On the challenges faced by leaders of established businesses.

Five Percenters

Maybe you've seen the articles suggesting that a structural revolution is in order.  That what we need to "unleash" our true potential (potential that is apparently always tied to a stake in the backyard) is to eliminate hierarchies, titles, office walls... maybe even chairs.  That for maximum effectiveness everyone should be his or her own boss.


Here in the United States, the average business (excluding self-employed individuals) has twenty employees.  Most of you work in larger organizations than that, but let's say we represent a cross-section of the U.S., and probably the developed world at large.

In an average business, then, nineteen people look to one person as the primary leader.  More than that, they rely on that leader. Much of their success, their satisfaction and their financial stability relies on that leader.  And that broad influence extends to their families, then to their communities.  Even more, it extends - through the employees' work - into the lives of customers and partners, and their organizations and communities.

That's why you matter so much.

As the leader, everything you do carries significant weight.  Your demeanor, your values, your thinking, your methods... they ripple across a much larger swath of the world than you might think.

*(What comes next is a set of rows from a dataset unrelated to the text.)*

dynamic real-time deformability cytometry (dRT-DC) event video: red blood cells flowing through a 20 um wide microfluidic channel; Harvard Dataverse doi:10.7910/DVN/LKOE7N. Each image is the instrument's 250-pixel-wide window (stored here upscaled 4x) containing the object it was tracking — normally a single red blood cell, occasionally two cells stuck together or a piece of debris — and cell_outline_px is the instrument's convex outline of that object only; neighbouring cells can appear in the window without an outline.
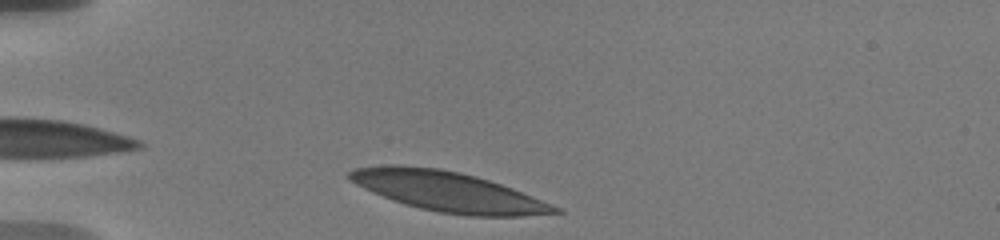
{"species": "human", "species_latin": "Homo sapiens", "temperature_condition": "warm", "stored_images_in_passage": 24, "camera_frame_rate_fps": 3000, "um_per_image_px": 0.085, "donor": {"sex": "male"}, "frame": {"image": 1, "passage_image": 1, "time_ms": 0.0, "image_size_px": [1000, 240], "cell_outline_px": [[564, 212], [520, 216], [468, 216], [440, 212], [420, 208], [392, 200], [372, 192], [348, 180], [348, 172], [352, 168], [388, 164], [400, 164], [436, 168], [460, 172], [476, 176], [512, 188], [560, 208]], "centroid_in_image_um": [38.02, 16.27], "position_along_channel_um": 47.0, "area_um2": 47.51}}
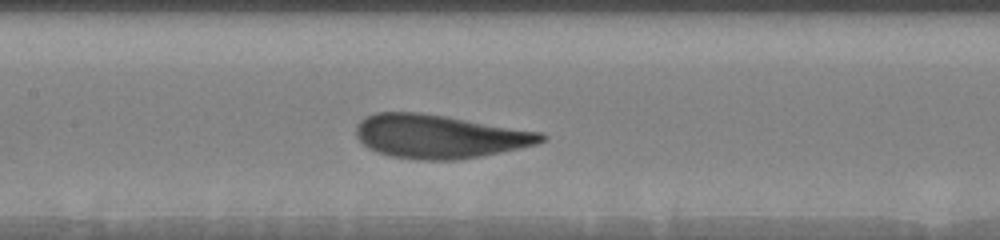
{"frame": {"image": 2, "passage_image": 14, "time_ms": 4.333, "image_size_px": [1000, 240], "cell_outline_px": [[548, 136], [544, 140], [536, 144], [520, 148], [480, 156], [456, 160], [420, 160], [392, 156], [368, 148], [356, 136], [356, 124], [364, 116], [376, 112], [420, 112], [540, 132]], "centroid_in_image_um": [37.31, 11.59], "position_along_channel_um": 170.1, "area_um2": 46.7}}
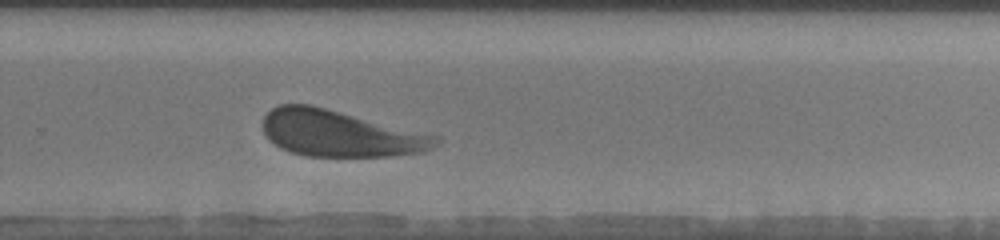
{"frame": {"image": 3, "passage_image": 24, "time_ms": 8.0, "image_size_px": [1000, 240], "cell_outline_px": [[440, 144], [424, 152], [392, 156], [304, 156], [288, 152], [280, 148], [268, 140], [264, 136], [264, 116], [272, 108], [280, 104], [312, 104], [440, 136]], "centroid_in_image_um": [28.91, 11.35], "position_along_channel_um": 300.9, "area_um2": 47.22}}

And that's OK.  Human beings are oriented to social structures, to authority.  We want to know our place, and the limits.  Such knowledge gives us a secure platform from which we can thrive, from which we can use our abilities to contribute with maximum effect.

That's why we don't just set children loose and say, "Figure it out, kids."  The only thing surprising about The Lord of the Flies was that they didn't start eating each other.

That means leadership is both an opportunity and a challenge.

It is an opportunity to influence, for the better, that much larger swath of the world.  To bring long term success and stability to many more people than just those faces we see regularly.

It is a challenge because it is complex.  It is never-ending (my paraphrase of the Second Law of Thermodynamics:  by nature, everything is always breaking down).  It is a burden, to be honest.

But I read somewhere in a famous book that "to whom much has been given, much is expected."  Nowhere is that truer than in leadership, where the five percenters constantly make decisions that affect the whole:

  • How will I emotionally respond to this?
  • To whom will I entrust this task?
  • Does this person's approach take us in the right direction?
  • Is it time to take action?
  • Who else should take the lead here?

Your influence leads the organization wherever you choose: into complete failure, consistent mediocrity, widespread dysfunction, or a thriving culture and a healthy business.

So count them up.  How many people are relying on you?